After being a clinician in the field of behavioral health most of my career, in 2010 I opened a part-time private psychotherapy practice in conjunction with the full-time work I was doing elsewhere in the field. It has been a very rewarding experience for me being able to help individuals, families, and couples work through their issues in a private clinical environment.
After I was “invited” to leave my full-time directorship position at the largest hospital in New Jersey in 2018, where I supervised 35 psychiatric social workers, I decided to finish a manuscript I had started 2.5 years earlier. My book, When to Call a Therapist, was published in June, 2019. My book focuses on my observations from my private psychotherapy practice that the majority of people seeking mental health treatment get into therapy too late. What I mean by that is people who enter therapy suffer unnecessarily for long periods of time before getting help. My book is for anyone who is considering getting into mental health treatment or who knows someone who would benefit from seeing a therapist. I am very proud of this accomplishment.
In the fall of 2019, I started taking courses at the Institute for Psychoanalytic Studies in New Jersey with the goal of becoming an analyst to add another layer of training to my work with people seeking mental health services. It is an exciting new chapter in my life.

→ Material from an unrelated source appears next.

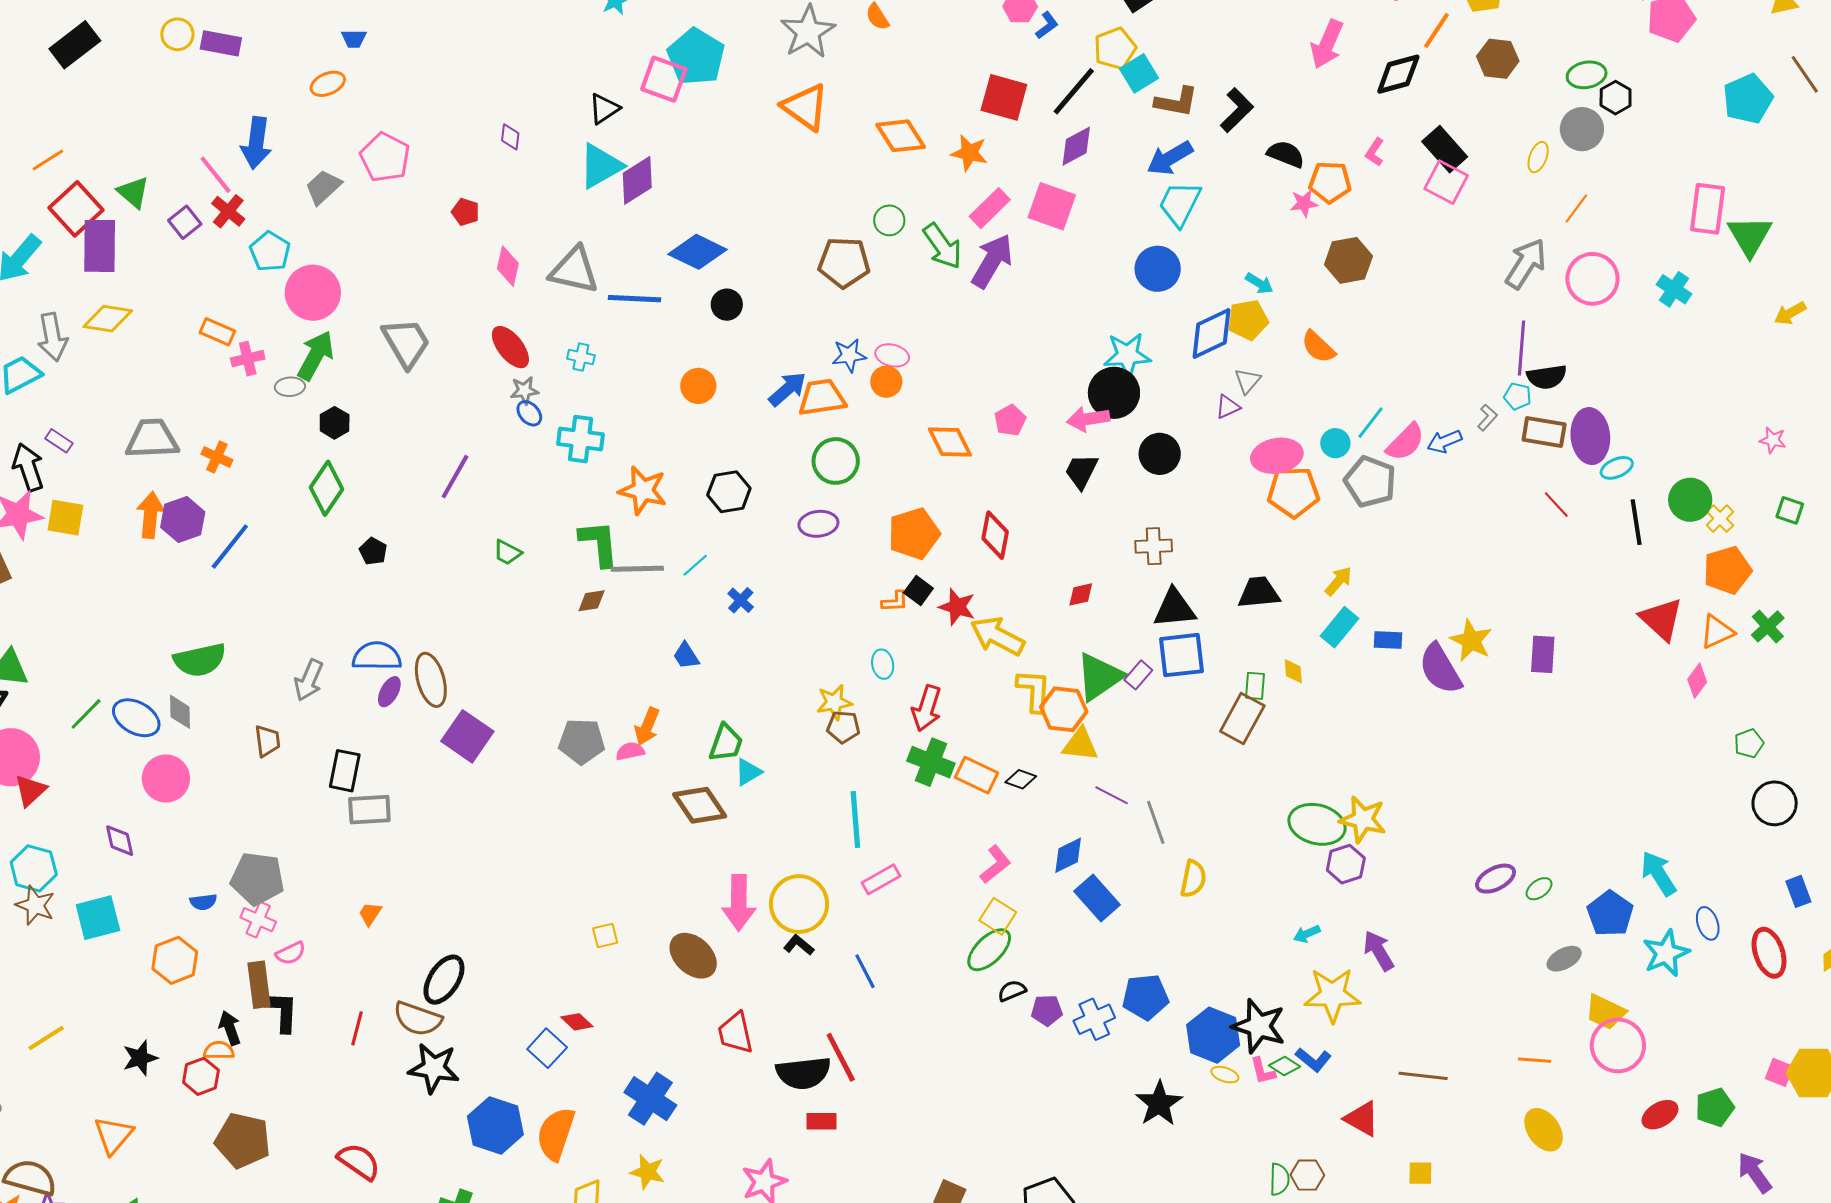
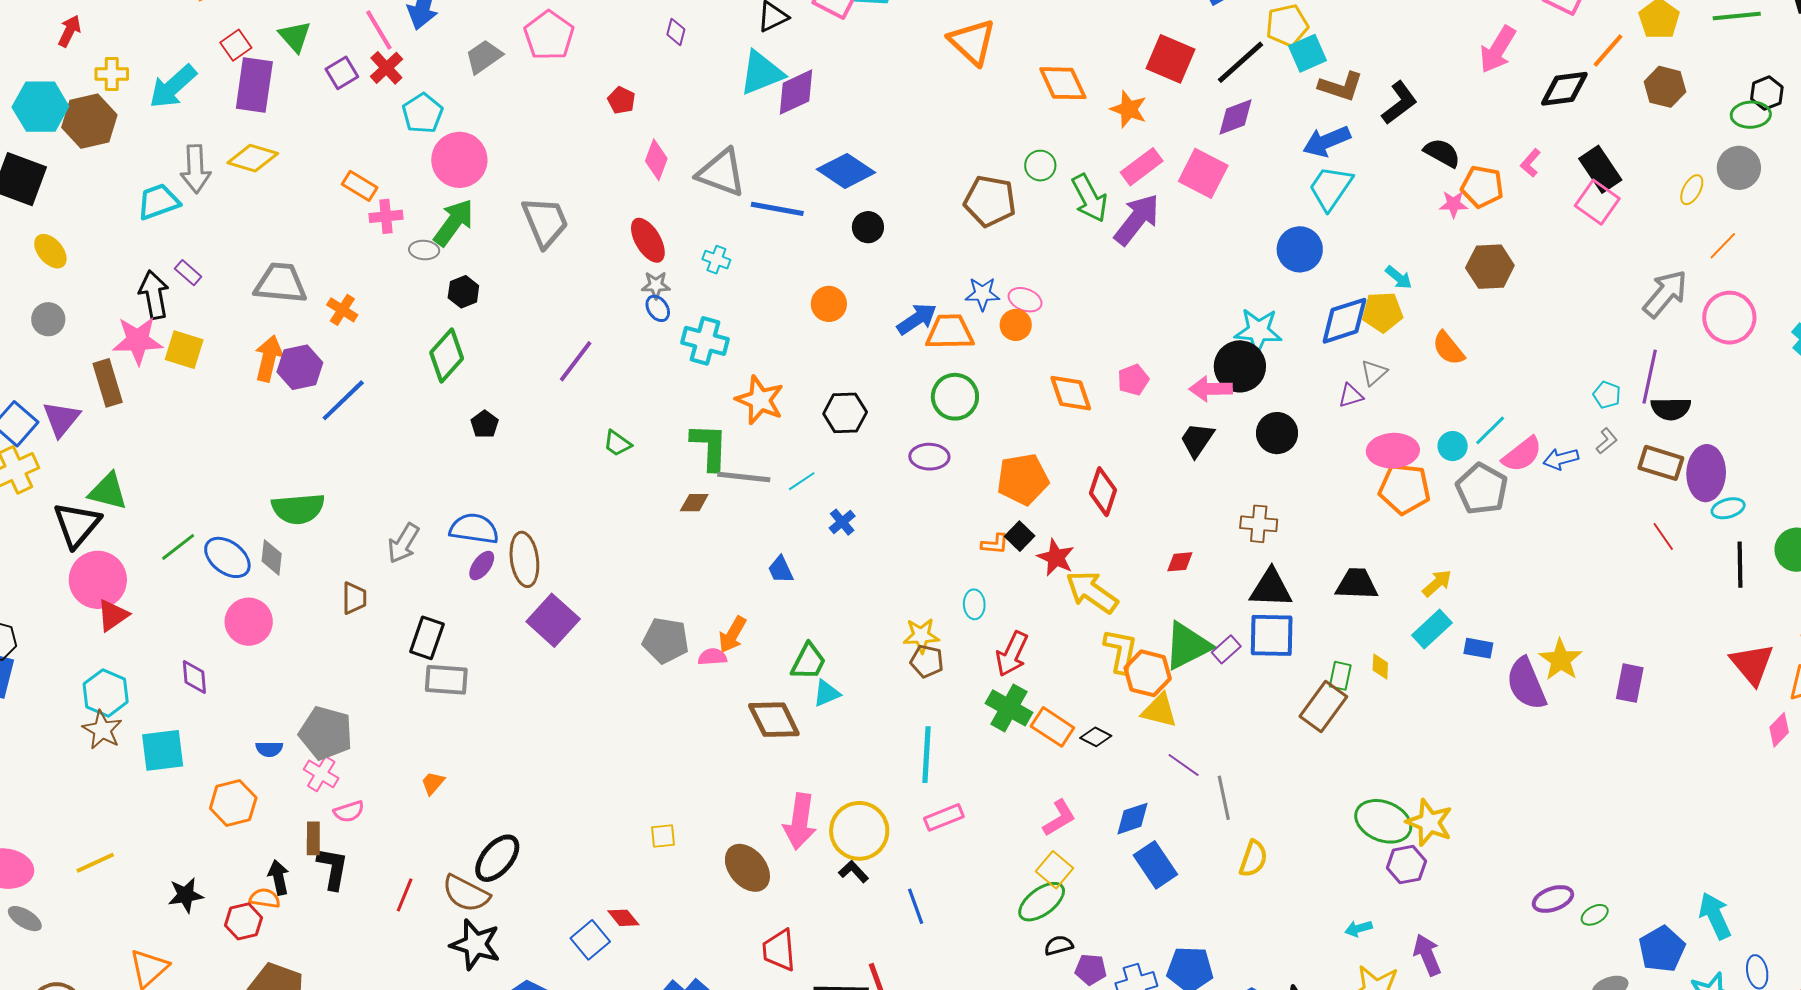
black hexagon: (1616, 98) -> (1767, 93), moved
red square: (76, 209) -> (236, 45), size x0.6
cyan pentagon: (1518, 396) -> (1607, 395), moved
brown rectangle: (259, 985) -> (313, 838), size x0.7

Over the last 10 years as a social worker and clinician, I have grown experientially, not only in my work in large institutions, but as a private practice psychotherapist. Experience is a key factor in any profession, but I believe especially in healthcare and mental health where individuals still feel reluctant to reach out for mental health treatment. Unfortunately, the barrier of stigma still exists. Over the last 10 years, I have been a greater advocate to help reduce the stigma of mental illness and I am working with others to bring parity to both medical and mental health treatment.
When I was asked to leave my directorship position in the behavioral health department of a large hospital where I worked for four years, at the time I did not realize how much stress I was under until I had time away from that position. I would be “on” the entire day and had a dozen priorities that all needed attention at the same time. Between endless meetings, dozens of phone calls and emails that needed responses, working with my staff around patient and family issues and discharge plans that had collapsed, as well as county community involvement around homelessness and patient services issues, I was not doing my health any favor by running at this pace for so long.
I am now working to build my private practice and accepting referrals in my two offices in northern New Jersey. I have also been working to market my book, When to Call a Therapist, with the hope that people will decided to enter therapy sooner rather than later. And I continue to look forward to my training at the institute so I can effectively help more people in the future.
For me, the last decade has been 10 years of growth, experience, and accomplishments that I never envisioned. Hopefully the next ten years will bring as much joy as the last ten years.
Thank you Thrive Global for allowing me to “take a look back” in time. This was a very cathartic experience!